▶ **DATA SUPPLIED**
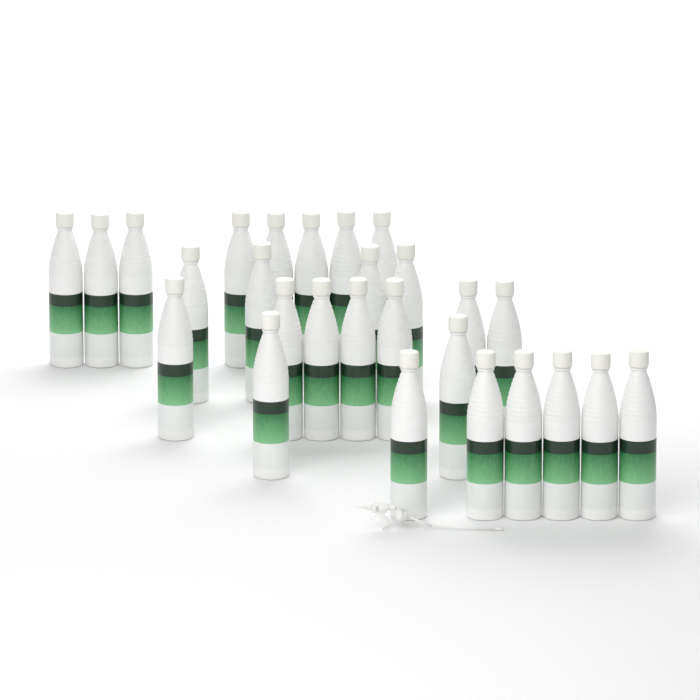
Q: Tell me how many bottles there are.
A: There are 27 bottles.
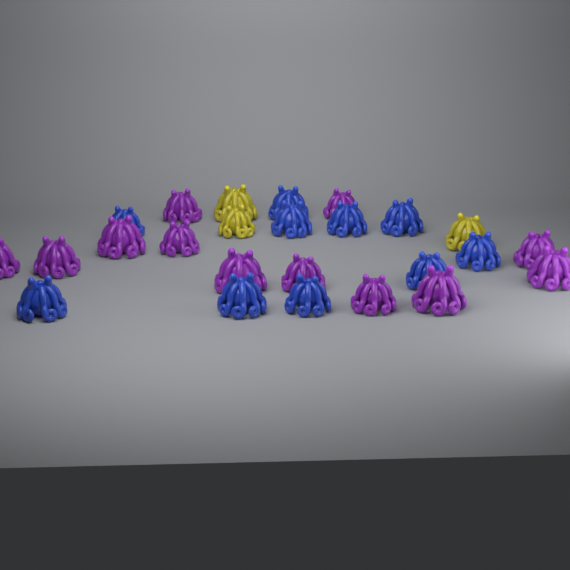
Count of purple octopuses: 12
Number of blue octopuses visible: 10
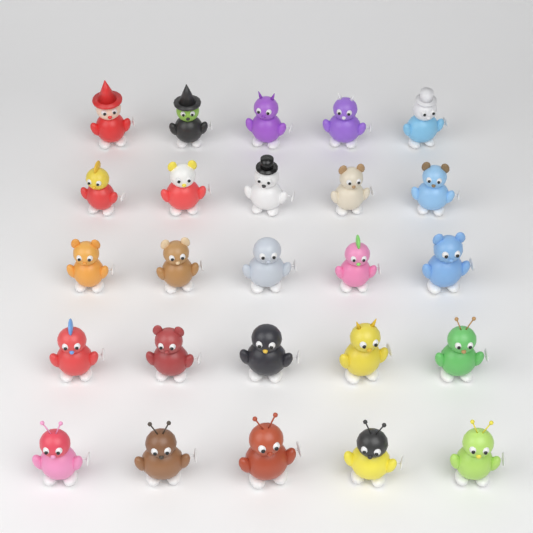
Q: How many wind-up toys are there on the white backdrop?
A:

▶ **PROBLEM TO WORK ON**
Please rewrite the lines above, starting at the one containing "Number of blue octopuses visible: 10" and ending at the last line, with "blue" swapped for "green" and nothing else changed. Leave the pictures out of your answer.

▶ **OUTPUT**
Number of green octopuses visible: 10
Q: How many wind-up toys are there on the white backdrop?
A:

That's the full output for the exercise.